Вспомнив о Михане, Жёлудь помрачнел.

– Навыращивали разбойников! – Он натряс на дно миски толстый слой серых кристаллов и стал укладывать уши так, чтобы они не соприкасались краями, а промежуток между ними засыпал солью. – Дикий, убогий, первобытный народ!

– У каждого народа есть разбойники, – толерантно заметил видавший виды лепила. – У русских они тоже встречаются.
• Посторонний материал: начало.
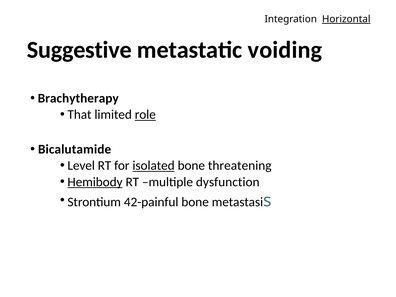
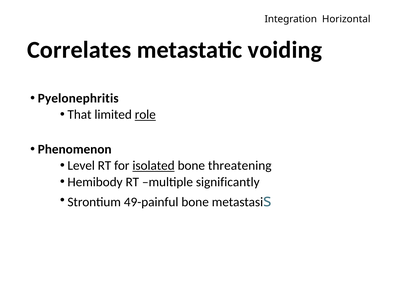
Horizontal underline: present -> none
Suggestive: Suggestive -> Correlates
Brachytherapy: Brachytherapy -> Pyelonephritis
Bicalutamide: Bicalutamide -> Phenomenon
Hemibody underline: present -> none
dysfunction: dysfunction -> significantly
42-painful: 42-painful -> 49-painful
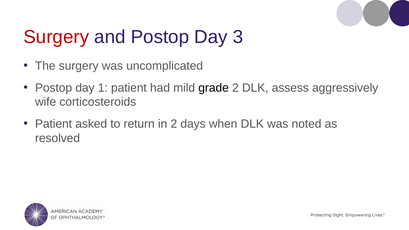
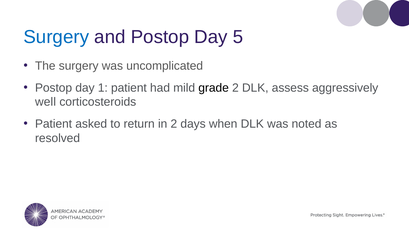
Surgery at (56, 37) colour: red -> blue
3: 3 -> 5
wife: wife -> well
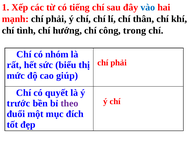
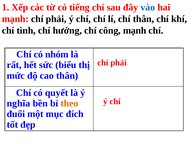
công trong: trong -> mạnh
cao giúp: giúp -> thân
trước: trước -> nghĩa
theo colour: purple -> orange
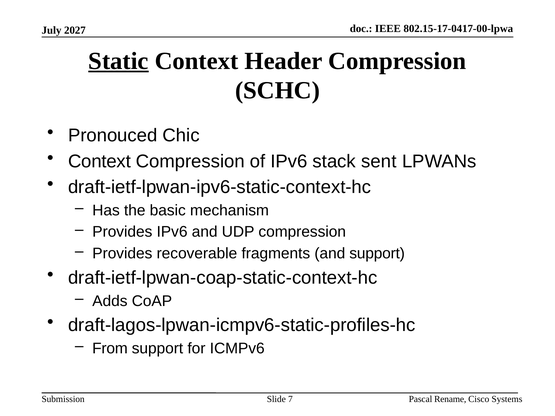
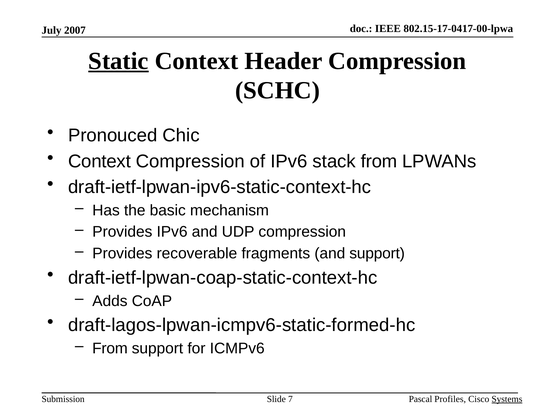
2027: 2027 -> 2007
stack sent: sent -> from
draft-lagos-lpwan-icmpv6-static-profiles-hc: draft-lagos-lpwan-icmpv6-static-profiles-hc -> draft-lagos-lpwan-icmpv6-static-formed-hc
Rename: Rename -> Profiles
Systems underline: none -> present
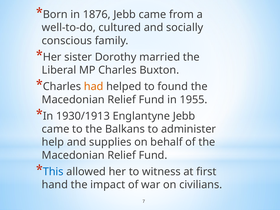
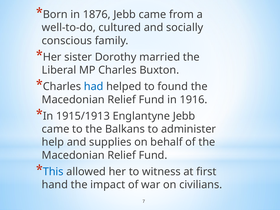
had colour: orange -> blue
1955: 1955 -> 1916
1930/1913: 1930/1913 -> 1915/1913
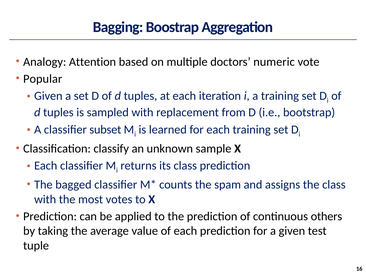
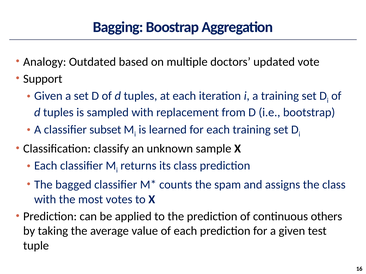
Attention: Attention -> Outdated
numeric: numeric -> updated
Popular: Popular -> Support
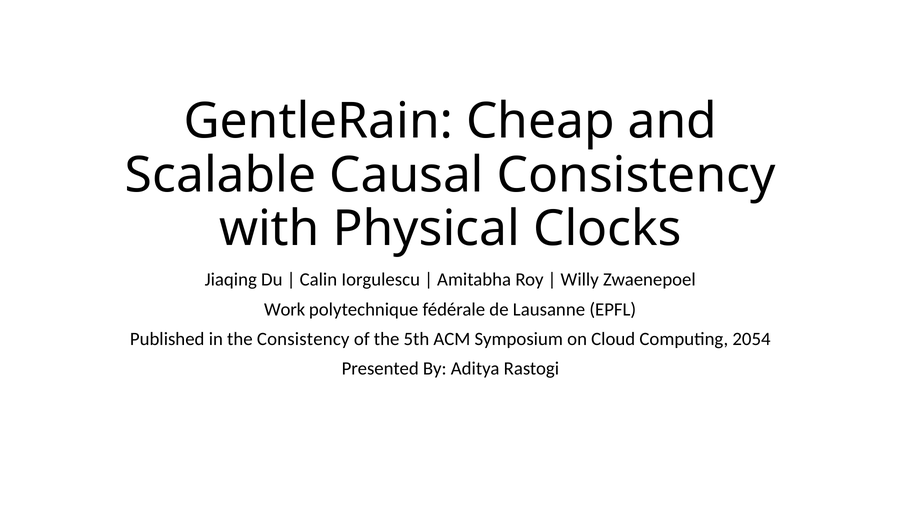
– Только у нас разбойники – это отблёвки общества, а у вехобитов – носители освящённых веками традиций, – резко возразил Жёлудь. – У нас разбойники по-любому преступники, у вехобитов они герои. Зачем нам такой народ под боком? Мало их князь щемит, давно надо было под корень вырубить и сжечь.

Альберт Калужский посмотрел на него с почтением и испугом, как на эльфа, который незаметно возник рядом и сказал своё веское слово, как это умеют делать одни только эльфы.

* * *

– Предателю первый рубль, – провозгласил Щавель, величаво, как положено боярину, откинувшись на заднюю луку седла. – Камаз, подойди!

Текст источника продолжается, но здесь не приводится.